On Wednesday, Nov. 28, Jolivette visited Webster University to discuss his personal story. He also spoke about human rights and HIV in relation to Native Americans. The Multicultural Center and International Student Affairs put on the speaker event.

“(Jolivette) sharing his personal experience I believe woke up everybody in the audience as far as, ‘Wow, here he is advocating for his own cause,’” said Natalie Martinez, sophomore journalism major.

If people are diagnosed with HIV, doctors check their condition by looking at their T-cells and viral load. Jolivette said T-cells fight infection and the viral load measures the amount of HIV in blood. Jolivette said the closer the viral load is to 1 million and the lower the T-cell count, the closer the patient is to death.

Jolivette said once a person has fewer than 200 T-cells, he or she is defined as an AIDS case.

Jolivette said he was at 35 T-cells when he was hospitalized with pneumonia. He also had a viral load of 500,000 copies per milliliter of blood. Jolivette said presently, his viral load is undetectable and he has a T-cell count of more than 700.

Jolivette recently completed a study titled “Indian Blood.” He began the study in 2011. “Indian Blood” explains the properties of blood and what it means to be considered a native person. The study included 50 people of mixed races and sexual orientation. The Native American Aids Project conducted the study at the University of San Francisco.

The study used 20- to 60-year-olds, with an average age of about 40. The research data findings by Jolivette revealed high levels of racial and gender discrimination. The data also showed reported sexual violence from the victims in the study. Of all the study’s participants, 60 percent had experienced sexual violence.

Jolivette explained that the native population had higher interracial marriage rates compared to other ethnic groups in the United States.
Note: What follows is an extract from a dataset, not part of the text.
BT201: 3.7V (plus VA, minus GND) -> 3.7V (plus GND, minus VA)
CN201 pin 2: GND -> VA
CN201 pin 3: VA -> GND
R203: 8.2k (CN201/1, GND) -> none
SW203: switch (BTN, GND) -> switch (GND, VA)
He also said 70 percent of the population is racially mixed.

Jolivette said before he was diagnosed with AIDS, he focused more on race and class issues. He said he never looked at how all the issues intersected until it hit him directly.
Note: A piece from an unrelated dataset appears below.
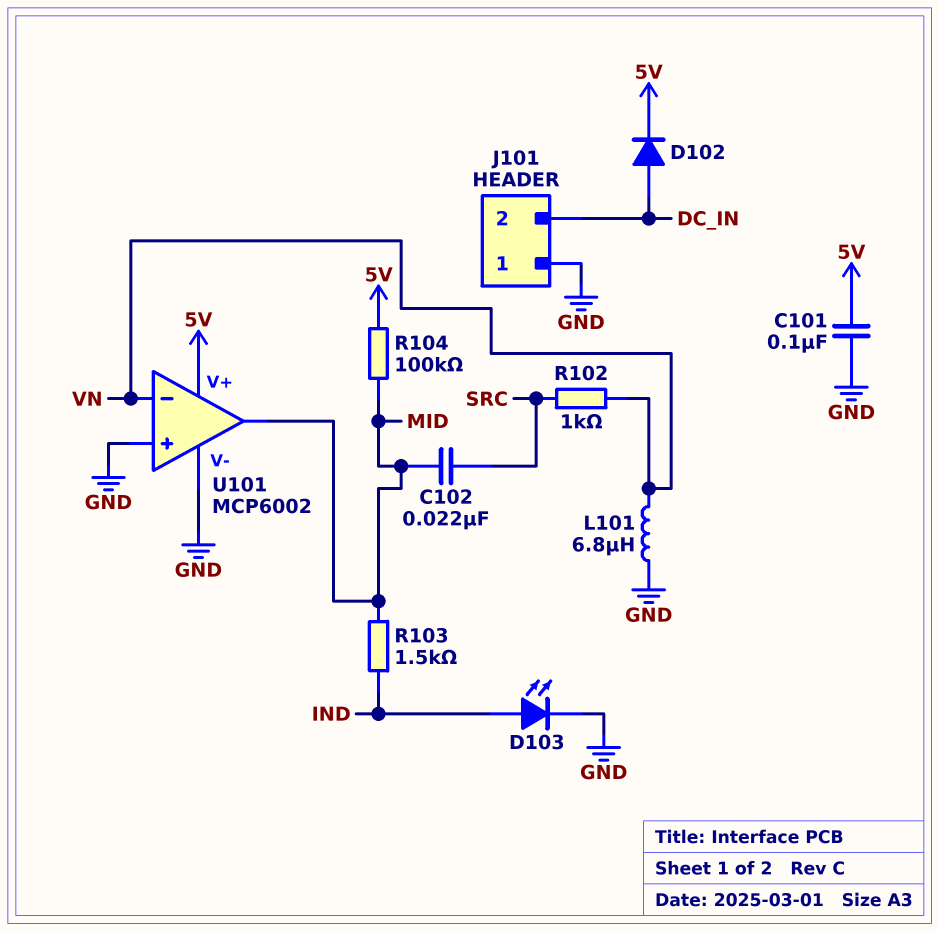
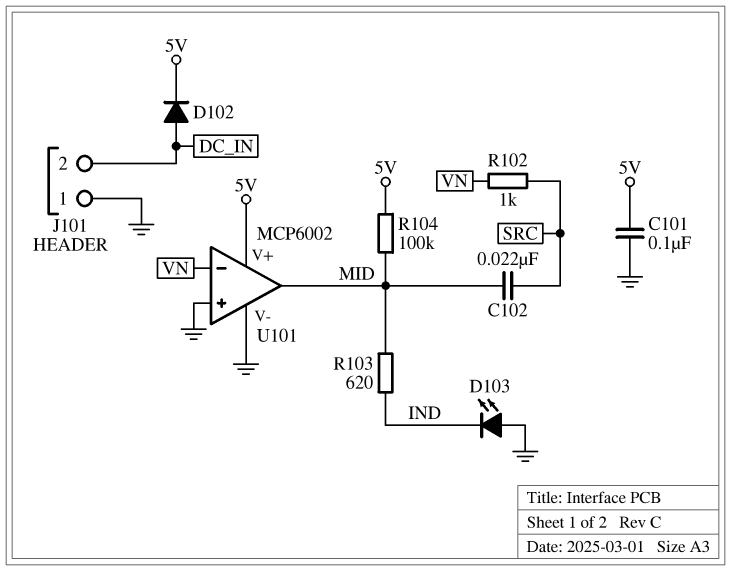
D103: LED (A IND, K GND) -> LED (A GND, K IND)
L101: 6.8uH (GND, VN) -> none
R103: 1.5k (IND, MID) -> 620 (IND, MID)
“Until we see every community as our community, whether we’re actually a member or not,” Jolivette said. “That doesn’t mean that we own it, but it means that we support people and we encourage that everybody has the right to live a healthy life free of prejudice. We have to see the connections, rather than see the differences in such negative ways.”

During his lecture about Native American people, Jolivette talked about what’s known as two-spirit cultural disillusion. Jolivette said in present day, someone might refer to two spirits as “gay” or “lesbian.” But historically in Native American tribes, it has more to do with one’s gender identity. People were able to have multiple gender identities — a balance between male and female energies.

Jolivette also said it is common to see third-gender identities in tribal communities. Jolivette described third gender as individuals classified — by their will or by social agreement — as neither man nor woman. The word “third” means “other.”

Fred Martinez was a 16-year-old native of the Navajo tribe that lived in Colorado. In 2001, he was murdered for being transgendered. Jolivette believes everybody has the right to respect and dignity.

“If we’re kind to each other, if we accept the idea that just because we are born into different bodies and have different experiences, isn’t that something to be celebrated as opposed to feared?” Jolivette said. “If I see you with love, even though we have different bodies, but I don’t come with an assumption with who you are as people.”

Ultimately, Natalie Martinez said she enjoyed the speaker and learned a lot.

“I thought it was beautiful,” Natalie Martinez said. “It was really inspiring in the sense that I’m more aware of what goes on in other cultures as well as the struggles that the LGBT still have. It was nice to be informed and educated from someone else’s perspective that is currently affected.”